[Begin Data for this exercise]
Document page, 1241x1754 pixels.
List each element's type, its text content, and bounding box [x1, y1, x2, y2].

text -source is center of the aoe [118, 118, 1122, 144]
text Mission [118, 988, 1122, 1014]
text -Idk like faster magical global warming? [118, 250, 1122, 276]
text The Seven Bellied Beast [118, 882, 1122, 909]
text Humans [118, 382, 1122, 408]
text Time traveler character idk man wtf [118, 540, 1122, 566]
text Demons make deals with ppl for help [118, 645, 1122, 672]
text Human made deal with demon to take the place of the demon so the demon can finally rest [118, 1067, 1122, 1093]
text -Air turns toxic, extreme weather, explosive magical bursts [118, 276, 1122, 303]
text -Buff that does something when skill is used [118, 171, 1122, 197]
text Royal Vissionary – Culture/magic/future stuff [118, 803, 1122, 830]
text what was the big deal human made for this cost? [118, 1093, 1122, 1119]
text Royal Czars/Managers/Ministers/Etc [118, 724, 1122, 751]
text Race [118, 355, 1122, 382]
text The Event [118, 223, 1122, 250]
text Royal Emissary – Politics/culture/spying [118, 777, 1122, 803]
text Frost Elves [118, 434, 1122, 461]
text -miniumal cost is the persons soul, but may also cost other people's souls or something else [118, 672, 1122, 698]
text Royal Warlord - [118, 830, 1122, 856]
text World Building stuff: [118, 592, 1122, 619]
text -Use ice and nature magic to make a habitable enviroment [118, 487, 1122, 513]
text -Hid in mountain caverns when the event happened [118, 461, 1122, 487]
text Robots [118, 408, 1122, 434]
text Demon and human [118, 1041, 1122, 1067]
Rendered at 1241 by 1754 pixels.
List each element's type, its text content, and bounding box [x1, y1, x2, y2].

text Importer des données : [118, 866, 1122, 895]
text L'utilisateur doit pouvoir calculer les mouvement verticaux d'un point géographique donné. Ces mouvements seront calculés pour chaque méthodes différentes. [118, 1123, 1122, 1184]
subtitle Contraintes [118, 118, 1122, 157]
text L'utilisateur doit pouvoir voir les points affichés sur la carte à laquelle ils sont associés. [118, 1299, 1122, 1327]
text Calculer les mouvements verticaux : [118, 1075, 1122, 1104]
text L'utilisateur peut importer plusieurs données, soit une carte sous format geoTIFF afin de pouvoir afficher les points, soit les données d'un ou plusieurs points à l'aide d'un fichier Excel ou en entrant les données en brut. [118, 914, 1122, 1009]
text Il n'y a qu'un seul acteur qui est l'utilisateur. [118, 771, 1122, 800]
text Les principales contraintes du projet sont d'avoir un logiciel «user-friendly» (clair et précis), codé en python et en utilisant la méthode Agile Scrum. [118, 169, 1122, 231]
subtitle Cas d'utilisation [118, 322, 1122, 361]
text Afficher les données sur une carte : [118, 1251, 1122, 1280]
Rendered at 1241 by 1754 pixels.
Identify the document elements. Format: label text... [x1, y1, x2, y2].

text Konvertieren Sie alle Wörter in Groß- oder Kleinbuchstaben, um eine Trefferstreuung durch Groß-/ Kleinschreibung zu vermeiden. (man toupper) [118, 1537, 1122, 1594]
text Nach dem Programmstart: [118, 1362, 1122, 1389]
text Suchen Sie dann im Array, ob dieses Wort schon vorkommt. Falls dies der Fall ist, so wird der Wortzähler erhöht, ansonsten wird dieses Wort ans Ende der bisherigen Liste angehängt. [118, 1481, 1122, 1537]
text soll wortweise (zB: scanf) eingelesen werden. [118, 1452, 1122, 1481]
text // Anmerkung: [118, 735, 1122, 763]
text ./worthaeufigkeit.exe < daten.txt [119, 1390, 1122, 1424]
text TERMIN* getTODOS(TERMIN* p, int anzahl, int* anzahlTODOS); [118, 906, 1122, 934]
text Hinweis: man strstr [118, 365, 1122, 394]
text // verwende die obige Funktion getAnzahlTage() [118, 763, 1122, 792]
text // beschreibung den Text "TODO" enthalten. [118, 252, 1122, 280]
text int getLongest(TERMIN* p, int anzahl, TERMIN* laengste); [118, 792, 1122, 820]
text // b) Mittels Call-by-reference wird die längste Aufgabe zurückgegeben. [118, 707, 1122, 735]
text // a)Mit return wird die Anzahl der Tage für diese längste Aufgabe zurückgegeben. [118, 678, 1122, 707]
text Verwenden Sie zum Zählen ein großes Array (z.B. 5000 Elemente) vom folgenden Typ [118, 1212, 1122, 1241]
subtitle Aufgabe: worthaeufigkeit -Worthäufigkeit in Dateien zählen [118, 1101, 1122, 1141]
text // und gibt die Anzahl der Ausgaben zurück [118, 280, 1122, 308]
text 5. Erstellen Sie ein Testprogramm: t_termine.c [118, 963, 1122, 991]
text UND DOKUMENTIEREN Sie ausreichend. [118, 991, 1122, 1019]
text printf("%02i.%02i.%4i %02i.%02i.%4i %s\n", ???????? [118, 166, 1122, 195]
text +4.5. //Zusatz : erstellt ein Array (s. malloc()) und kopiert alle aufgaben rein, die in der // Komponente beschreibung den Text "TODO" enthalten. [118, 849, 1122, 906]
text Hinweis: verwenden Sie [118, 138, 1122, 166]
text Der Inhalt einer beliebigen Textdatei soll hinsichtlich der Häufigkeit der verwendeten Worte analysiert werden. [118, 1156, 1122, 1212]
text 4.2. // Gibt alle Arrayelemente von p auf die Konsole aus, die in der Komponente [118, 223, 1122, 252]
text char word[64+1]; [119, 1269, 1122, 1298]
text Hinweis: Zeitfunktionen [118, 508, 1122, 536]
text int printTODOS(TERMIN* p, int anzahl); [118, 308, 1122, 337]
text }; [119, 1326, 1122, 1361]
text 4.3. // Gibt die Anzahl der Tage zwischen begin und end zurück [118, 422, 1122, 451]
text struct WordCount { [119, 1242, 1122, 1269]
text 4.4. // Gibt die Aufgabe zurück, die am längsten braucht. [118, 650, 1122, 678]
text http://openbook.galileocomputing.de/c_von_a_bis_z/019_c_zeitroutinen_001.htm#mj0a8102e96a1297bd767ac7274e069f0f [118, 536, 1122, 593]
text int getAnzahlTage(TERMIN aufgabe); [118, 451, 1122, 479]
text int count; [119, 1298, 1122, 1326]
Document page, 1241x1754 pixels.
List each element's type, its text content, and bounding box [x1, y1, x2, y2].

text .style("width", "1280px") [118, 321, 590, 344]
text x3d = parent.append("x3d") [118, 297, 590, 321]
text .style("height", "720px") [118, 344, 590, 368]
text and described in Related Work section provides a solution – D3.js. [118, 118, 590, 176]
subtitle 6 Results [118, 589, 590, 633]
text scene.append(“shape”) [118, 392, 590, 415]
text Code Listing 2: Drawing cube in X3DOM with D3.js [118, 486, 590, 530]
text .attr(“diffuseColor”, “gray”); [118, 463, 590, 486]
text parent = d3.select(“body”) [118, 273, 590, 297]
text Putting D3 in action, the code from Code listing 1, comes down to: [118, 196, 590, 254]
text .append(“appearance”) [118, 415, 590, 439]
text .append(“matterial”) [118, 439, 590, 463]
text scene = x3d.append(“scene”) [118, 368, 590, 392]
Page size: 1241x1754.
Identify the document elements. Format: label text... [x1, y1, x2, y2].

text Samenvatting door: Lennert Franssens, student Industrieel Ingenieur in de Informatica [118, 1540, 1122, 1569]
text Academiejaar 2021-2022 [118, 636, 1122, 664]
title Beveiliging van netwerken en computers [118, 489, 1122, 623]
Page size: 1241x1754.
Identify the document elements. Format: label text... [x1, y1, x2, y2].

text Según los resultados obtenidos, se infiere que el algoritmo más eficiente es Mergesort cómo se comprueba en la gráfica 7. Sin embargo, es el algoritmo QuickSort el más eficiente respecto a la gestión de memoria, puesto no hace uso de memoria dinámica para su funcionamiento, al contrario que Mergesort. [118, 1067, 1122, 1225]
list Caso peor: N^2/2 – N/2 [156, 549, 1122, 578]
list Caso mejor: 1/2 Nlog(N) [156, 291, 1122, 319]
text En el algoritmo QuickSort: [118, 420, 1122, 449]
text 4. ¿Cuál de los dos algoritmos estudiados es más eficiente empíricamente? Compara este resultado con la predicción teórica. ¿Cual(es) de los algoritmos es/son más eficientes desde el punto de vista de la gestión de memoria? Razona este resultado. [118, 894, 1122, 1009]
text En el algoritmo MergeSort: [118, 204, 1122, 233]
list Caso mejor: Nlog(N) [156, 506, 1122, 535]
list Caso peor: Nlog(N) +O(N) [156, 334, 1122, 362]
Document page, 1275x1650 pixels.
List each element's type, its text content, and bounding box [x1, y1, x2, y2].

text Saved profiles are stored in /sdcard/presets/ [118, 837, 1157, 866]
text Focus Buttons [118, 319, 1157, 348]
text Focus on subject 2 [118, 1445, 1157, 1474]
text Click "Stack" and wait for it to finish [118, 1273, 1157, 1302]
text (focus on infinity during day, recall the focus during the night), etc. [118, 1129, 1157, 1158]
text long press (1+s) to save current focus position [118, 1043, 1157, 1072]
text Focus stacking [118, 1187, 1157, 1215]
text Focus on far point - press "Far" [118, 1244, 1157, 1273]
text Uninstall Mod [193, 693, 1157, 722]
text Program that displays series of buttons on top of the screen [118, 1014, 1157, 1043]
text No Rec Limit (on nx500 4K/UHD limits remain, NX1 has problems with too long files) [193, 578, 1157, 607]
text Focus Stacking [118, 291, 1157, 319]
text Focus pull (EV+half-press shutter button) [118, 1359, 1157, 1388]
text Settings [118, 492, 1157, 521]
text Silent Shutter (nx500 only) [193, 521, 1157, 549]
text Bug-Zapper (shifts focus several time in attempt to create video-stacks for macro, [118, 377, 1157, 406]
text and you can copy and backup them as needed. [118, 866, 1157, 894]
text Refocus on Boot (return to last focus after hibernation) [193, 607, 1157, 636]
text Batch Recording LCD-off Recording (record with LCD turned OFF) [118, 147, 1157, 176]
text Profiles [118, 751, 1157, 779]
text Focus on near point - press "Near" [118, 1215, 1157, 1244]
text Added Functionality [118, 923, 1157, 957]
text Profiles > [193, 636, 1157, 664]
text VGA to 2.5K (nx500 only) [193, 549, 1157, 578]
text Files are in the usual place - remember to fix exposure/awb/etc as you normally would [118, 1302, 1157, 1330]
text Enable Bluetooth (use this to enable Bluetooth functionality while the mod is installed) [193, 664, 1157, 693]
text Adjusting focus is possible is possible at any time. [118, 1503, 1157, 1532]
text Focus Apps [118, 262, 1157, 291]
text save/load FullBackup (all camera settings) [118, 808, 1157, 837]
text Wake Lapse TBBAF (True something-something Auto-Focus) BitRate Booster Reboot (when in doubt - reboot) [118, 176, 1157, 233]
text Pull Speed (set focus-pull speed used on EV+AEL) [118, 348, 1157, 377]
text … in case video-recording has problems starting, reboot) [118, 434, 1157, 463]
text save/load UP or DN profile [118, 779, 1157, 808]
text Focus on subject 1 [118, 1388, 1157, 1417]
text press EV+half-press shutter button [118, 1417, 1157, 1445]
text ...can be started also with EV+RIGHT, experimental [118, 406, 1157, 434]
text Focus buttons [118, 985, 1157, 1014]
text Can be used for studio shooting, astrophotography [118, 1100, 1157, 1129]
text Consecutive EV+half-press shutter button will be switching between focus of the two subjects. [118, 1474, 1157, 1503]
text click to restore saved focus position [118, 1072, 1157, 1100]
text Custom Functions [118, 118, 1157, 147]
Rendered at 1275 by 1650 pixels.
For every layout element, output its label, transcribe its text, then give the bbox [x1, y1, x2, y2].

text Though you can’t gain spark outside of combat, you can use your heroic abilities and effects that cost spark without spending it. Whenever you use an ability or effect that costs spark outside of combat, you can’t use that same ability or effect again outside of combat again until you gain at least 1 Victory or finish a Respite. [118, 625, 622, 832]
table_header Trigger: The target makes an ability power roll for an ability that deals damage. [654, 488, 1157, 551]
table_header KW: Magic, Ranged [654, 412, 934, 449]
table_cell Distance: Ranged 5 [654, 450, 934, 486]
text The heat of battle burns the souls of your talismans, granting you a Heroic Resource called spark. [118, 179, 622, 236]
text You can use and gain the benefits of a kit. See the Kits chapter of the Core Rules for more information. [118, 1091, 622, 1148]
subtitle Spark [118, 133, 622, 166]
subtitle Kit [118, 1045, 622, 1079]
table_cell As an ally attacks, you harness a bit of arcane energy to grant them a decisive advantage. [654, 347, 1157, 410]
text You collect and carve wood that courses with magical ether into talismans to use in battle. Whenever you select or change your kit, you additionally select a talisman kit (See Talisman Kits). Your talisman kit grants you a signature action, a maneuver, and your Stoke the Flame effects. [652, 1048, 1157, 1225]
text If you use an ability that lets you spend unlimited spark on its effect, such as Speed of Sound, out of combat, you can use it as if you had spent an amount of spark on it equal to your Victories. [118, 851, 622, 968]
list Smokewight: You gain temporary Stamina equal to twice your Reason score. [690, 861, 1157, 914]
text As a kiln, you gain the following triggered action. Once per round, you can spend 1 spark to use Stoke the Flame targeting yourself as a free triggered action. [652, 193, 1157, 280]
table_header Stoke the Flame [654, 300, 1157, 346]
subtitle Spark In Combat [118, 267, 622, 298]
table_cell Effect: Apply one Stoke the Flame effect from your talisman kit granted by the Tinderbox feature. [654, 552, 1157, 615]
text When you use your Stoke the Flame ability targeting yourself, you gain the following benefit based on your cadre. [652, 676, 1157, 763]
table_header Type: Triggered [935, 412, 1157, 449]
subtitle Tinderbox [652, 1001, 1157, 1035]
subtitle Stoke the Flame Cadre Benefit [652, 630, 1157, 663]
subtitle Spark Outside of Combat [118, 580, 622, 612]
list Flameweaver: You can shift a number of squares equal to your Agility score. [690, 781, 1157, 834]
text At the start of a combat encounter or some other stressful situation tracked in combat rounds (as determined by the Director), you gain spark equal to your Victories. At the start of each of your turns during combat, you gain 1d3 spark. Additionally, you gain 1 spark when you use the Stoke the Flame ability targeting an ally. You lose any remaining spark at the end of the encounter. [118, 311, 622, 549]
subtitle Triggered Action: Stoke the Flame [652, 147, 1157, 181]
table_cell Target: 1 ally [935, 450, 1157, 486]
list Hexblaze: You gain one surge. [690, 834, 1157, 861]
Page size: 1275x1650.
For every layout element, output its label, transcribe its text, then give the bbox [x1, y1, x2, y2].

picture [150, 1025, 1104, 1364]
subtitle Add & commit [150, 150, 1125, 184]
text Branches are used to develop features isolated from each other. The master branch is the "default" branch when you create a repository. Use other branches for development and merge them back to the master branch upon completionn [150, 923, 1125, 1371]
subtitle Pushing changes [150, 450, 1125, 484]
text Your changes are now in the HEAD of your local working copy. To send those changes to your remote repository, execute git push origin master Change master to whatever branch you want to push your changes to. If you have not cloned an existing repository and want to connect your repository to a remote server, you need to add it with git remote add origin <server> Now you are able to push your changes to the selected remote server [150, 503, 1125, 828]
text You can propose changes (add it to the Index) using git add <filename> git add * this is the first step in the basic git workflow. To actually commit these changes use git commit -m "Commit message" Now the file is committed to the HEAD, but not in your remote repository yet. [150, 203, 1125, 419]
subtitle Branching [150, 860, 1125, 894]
[End Data for this exercise]
• Task objective: Repeat everything from the row containing "text Though you" down to the row containing "table_cell Distance: Ranged", both of those included.

• Task answer:
text Though you can’t gain spark outside of combat, you can use your heroic abilities and effects that cost spark without spending it. Whenever you use an ability or effect that costs spark outside of combat, you can’t use that same ability or effect again outside of combat again until you gain at least 1 Victory or finish a Respite. [118, 625, 622, 832]
table_header Trigger: The target makes an ability power roll for an ability that deals damage. [654, 488, 1157, 551]
table_header KW: Magic, Ranged [654, 412, 934, 449]
table_cell Distance: Ranged 5 [654, 450, 934, 486]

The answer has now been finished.